To find the holes check at which values of x, the function is undefined. To find the vertical asymptote equate the denominator to zero. To find the horizontal asymptote compare the degree of the numerator and the degree of the denominator. To find the x and y intercepts, substitute $f(x)=0$ and $x=0$ respectively.

Complete step by step solution:
Holes in the graph of a rational function are the points on the curve of the function where the value of the function is not defined.
In a rational function, the value of the function f(x) is undefined when either both the numerator and the denominator are zero or both of them tend to infinity.
The given function is $f(x)=\dfrac{2x-1}{x+3}$ …. (i)
From equation (i), we get that there is no value of x for which both numerator and denominator are zero.
Therefore, there are no holes in the graph.
Vertical asymptote is the line that becomes a vertical tangent to the curve at infinite value of f(x). We can find the equation of the vertical asymptotes by equating the denominator to zero.
Therefore, equate the denominator to zero.
$\Rightarrow x+3=0$
$\Rightarrow x=-3$
This means that the vertical asymptote for the graph is $x=-3$.
Horizontal asymptote is tangent to the curve at infinite value of x. When the degree of the denominator is greater is equal to the degree of the numerator, the horizontal asymptote is equal to ratio of the coefficients of the terms with the highest power in the denominator and the numerator.
In this case, the degree of numerator is 1 and the degree of denominator is 1. This means that the degree of the denominator is equal to the degree of the numerator. Therefore, the horizontal asymptote is $y=\dfrac{1}{2}$
x intercepts are the points where the curve cuts or touches the x axis.
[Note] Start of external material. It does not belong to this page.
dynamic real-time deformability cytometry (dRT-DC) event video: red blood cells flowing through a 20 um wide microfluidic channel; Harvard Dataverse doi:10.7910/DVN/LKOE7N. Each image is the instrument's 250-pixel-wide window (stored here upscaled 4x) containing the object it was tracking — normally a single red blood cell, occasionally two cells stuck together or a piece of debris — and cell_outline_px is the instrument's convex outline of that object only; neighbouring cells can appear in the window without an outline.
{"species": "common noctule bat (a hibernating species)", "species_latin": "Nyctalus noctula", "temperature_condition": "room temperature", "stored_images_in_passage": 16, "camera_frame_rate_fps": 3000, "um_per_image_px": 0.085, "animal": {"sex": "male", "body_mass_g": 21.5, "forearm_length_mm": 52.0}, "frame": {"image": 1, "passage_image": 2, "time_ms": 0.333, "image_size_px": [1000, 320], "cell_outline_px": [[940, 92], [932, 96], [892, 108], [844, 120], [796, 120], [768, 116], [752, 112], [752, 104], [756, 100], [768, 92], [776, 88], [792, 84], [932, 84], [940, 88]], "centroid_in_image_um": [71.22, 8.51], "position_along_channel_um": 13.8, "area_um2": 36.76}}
We can find these points by equating the function f(x) to zero.
Equate f(x) to zero.
$\Rightarrow f(x)=\dfrac{2x-1}{x+3}=0$
$\Rightarrow 2x-1=0$
$\Rightarrow x=\dfrac{1}{2}$
Therefore, the x intercept is $x=\dfrac{1}{2}$.
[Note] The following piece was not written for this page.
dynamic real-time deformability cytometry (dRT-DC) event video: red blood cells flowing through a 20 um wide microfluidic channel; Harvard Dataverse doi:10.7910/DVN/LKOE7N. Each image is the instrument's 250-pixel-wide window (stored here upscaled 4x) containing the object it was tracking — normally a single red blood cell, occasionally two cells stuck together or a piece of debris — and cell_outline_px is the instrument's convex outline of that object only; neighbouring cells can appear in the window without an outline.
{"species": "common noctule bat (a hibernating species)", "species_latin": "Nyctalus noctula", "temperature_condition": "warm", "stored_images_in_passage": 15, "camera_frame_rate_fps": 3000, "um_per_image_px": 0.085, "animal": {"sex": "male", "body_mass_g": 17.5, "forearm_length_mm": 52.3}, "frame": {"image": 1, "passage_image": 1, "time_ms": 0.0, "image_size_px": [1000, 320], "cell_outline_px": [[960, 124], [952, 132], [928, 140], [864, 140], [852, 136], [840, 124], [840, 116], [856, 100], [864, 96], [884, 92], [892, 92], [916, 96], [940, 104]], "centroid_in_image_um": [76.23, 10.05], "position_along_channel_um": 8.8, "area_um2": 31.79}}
y intercepts are points where the curve cuts or touches the y axis. We can find these points by substituting $x=0$ in the function.
Substitute $x=0$ in (i).
$\Rightarrow f(x)=y=\dfrac{2(0)-1}{(0)+3}$
$\Rightarrow y=\dfrac{-1}{3}$
Therefore, the y intercept is $y=-\dfrac{1}{2}$.
If we merge all this information, then the graph of the function will look like:

Note:
Note that the graph of a given function will never cross its vertical asymptote but the curve may cross its horizontal asymptote.
If the degree of the denominator is less than the degree of the numerator, then the graph of the rational function will have a slant asymptote.